[Begin Raw data]

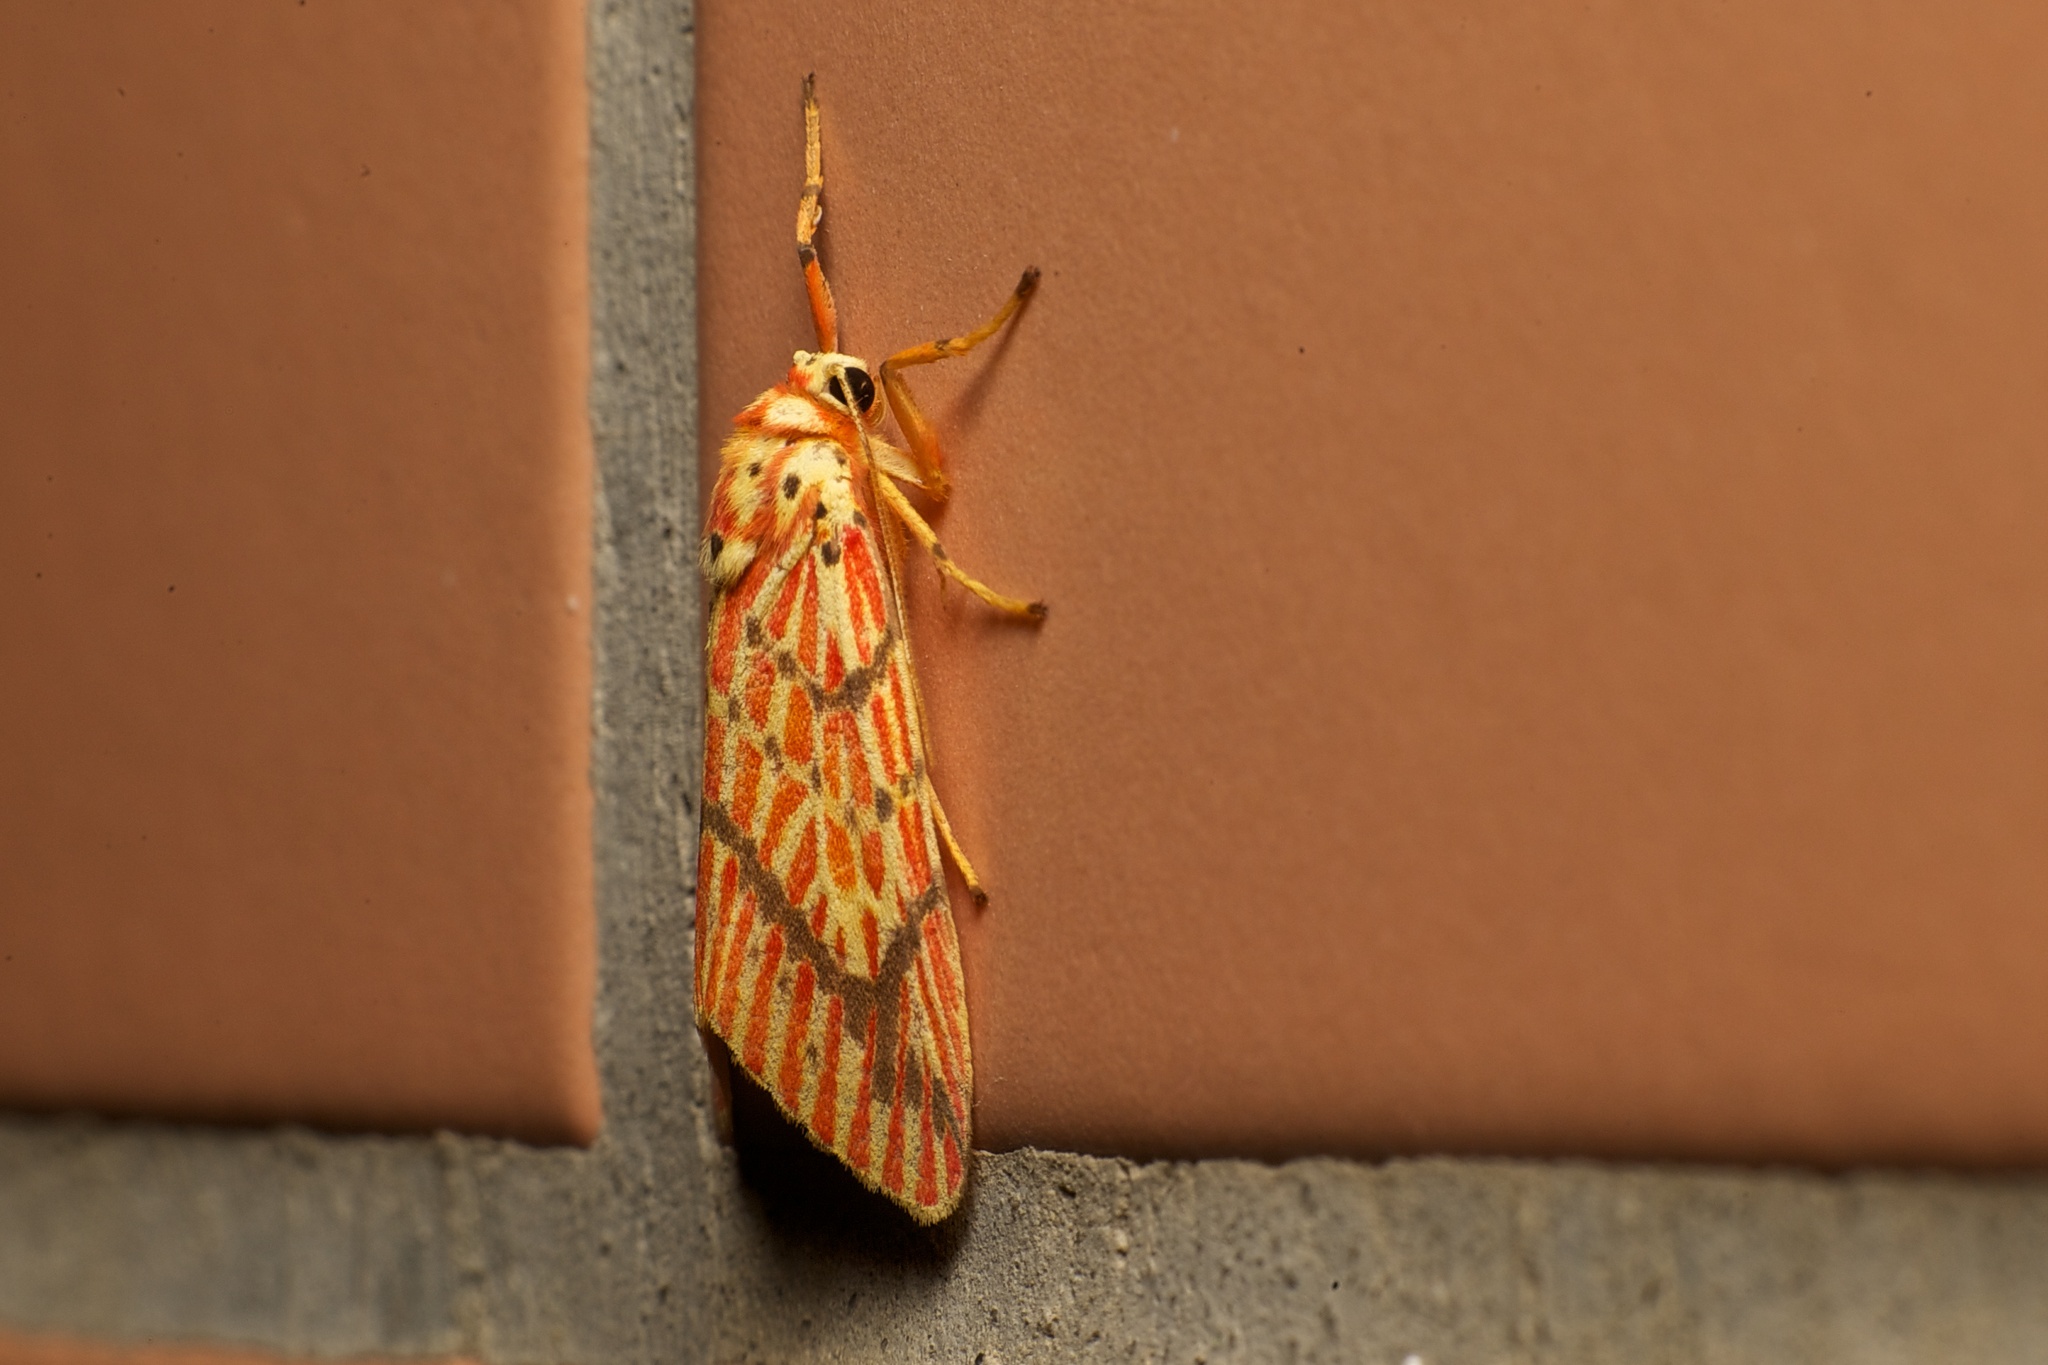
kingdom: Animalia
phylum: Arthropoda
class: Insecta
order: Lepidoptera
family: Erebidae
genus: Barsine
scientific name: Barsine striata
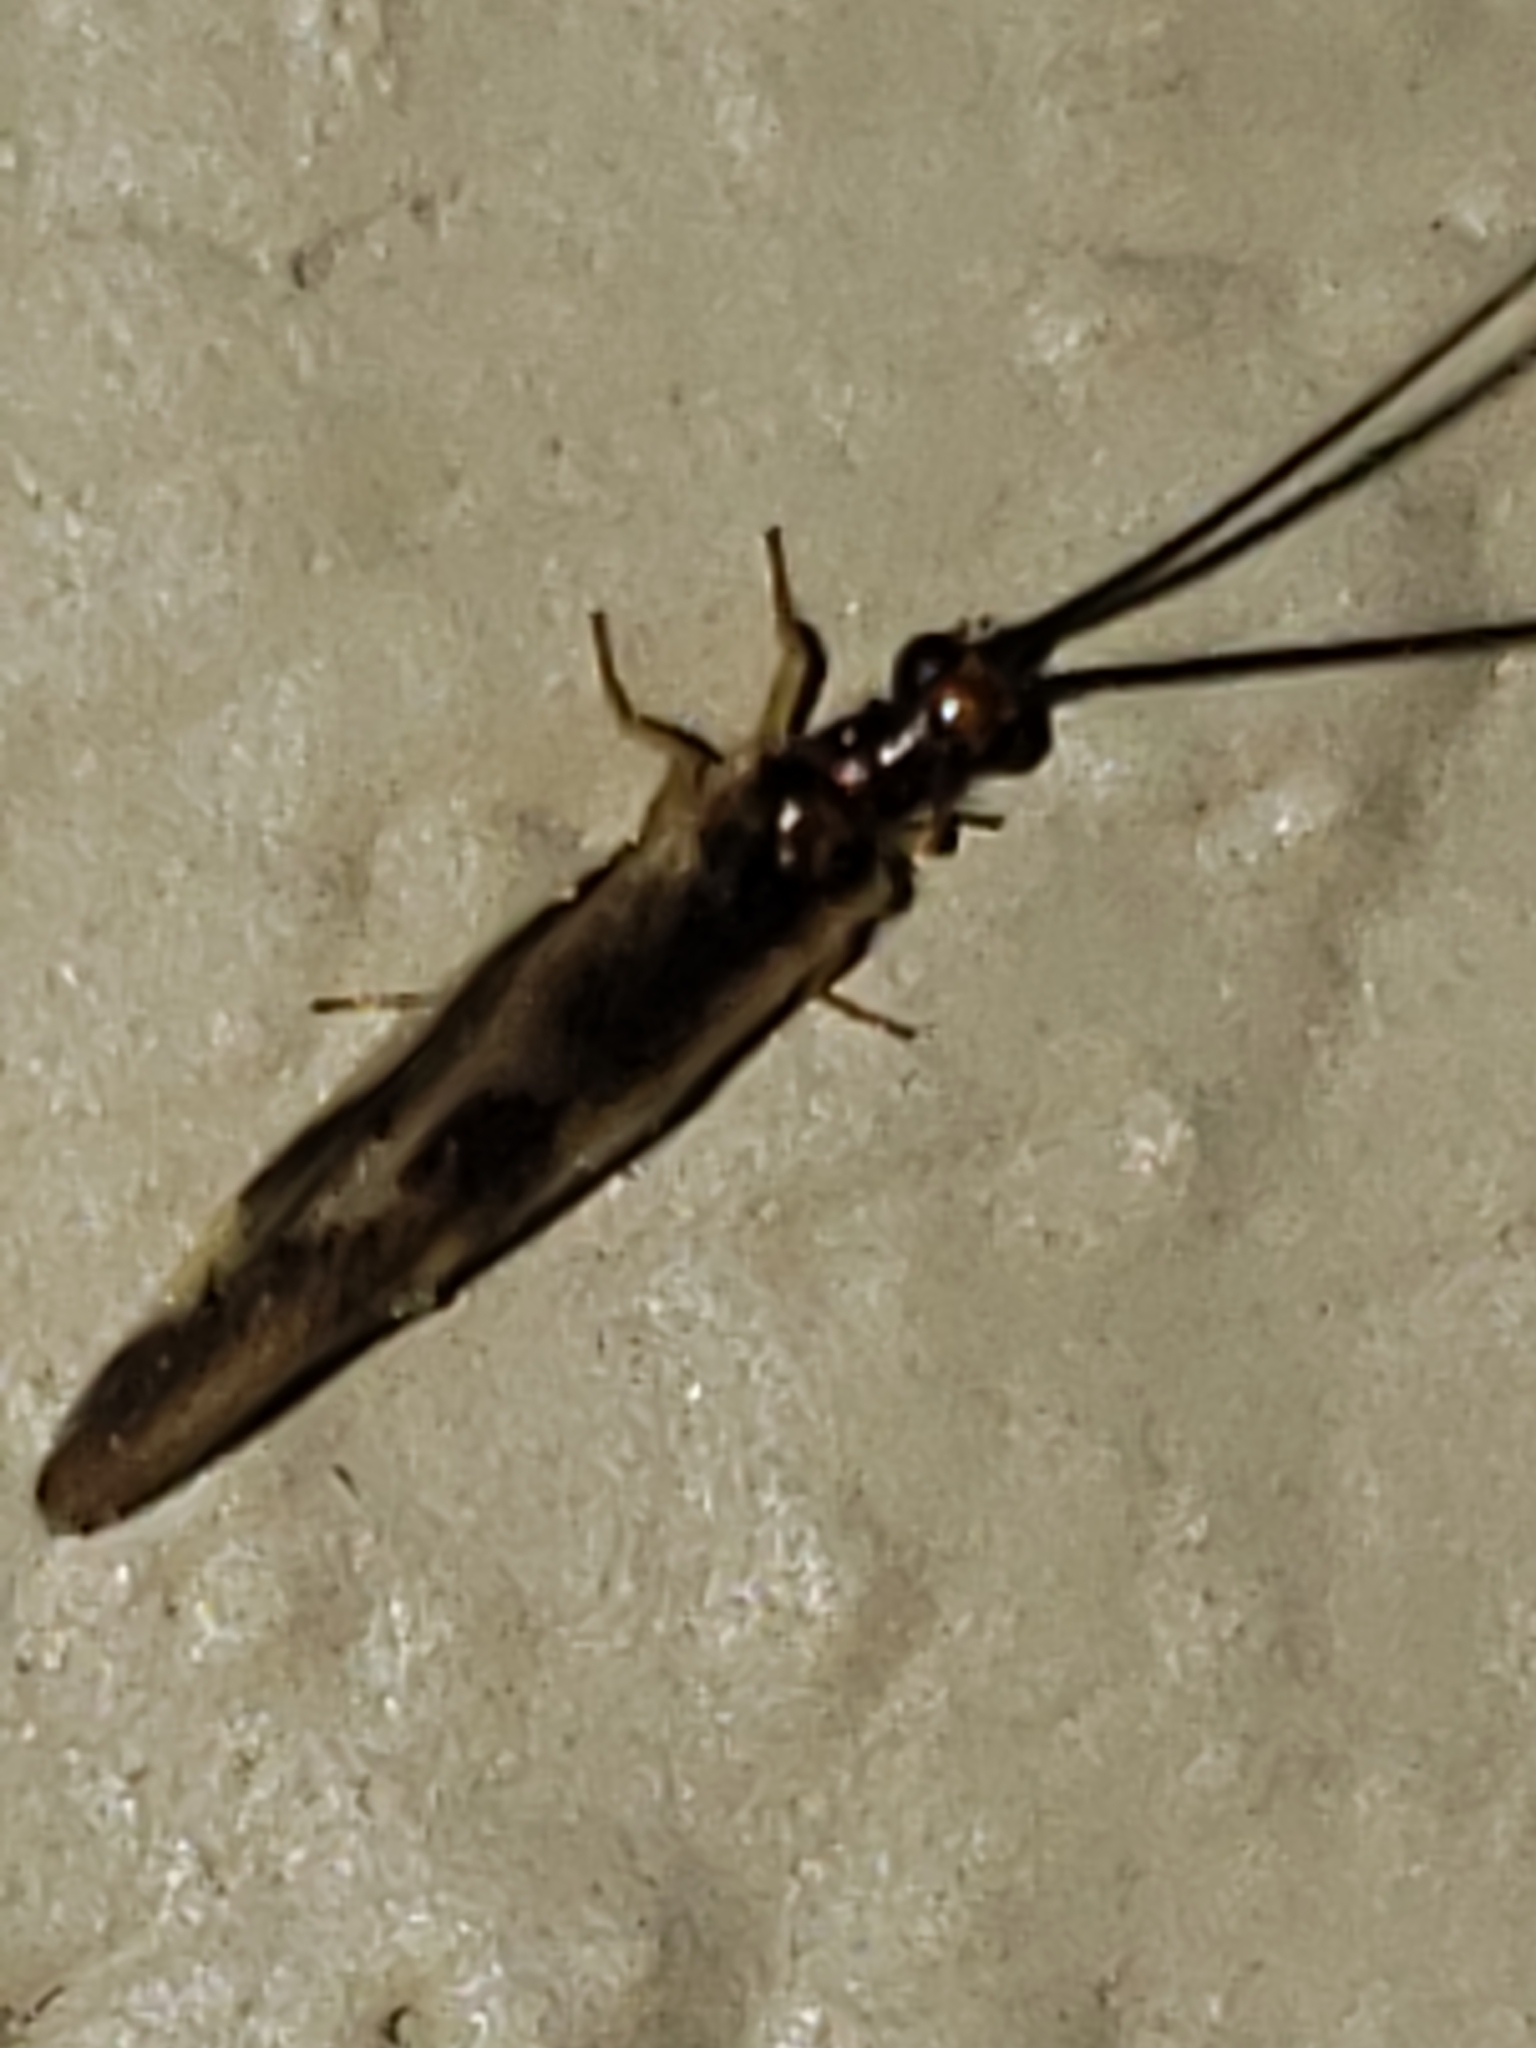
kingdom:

[End Raw data]

| Work to complete |
Render the lines of all the records above as a JSON list of strings, with one string for each line and blank lines omitted. Leave the pictures out of the answer.

| Solution to the problem |
[
  "kingdom: Animalia",
  "phylum: Arthropoda",
  "class: Insecta",
  "order: Lepidoptera",
  "family: Erebidae",
  "genus: Barsine",
  "scientific name: Barsine striata",
  "kingdom:"
]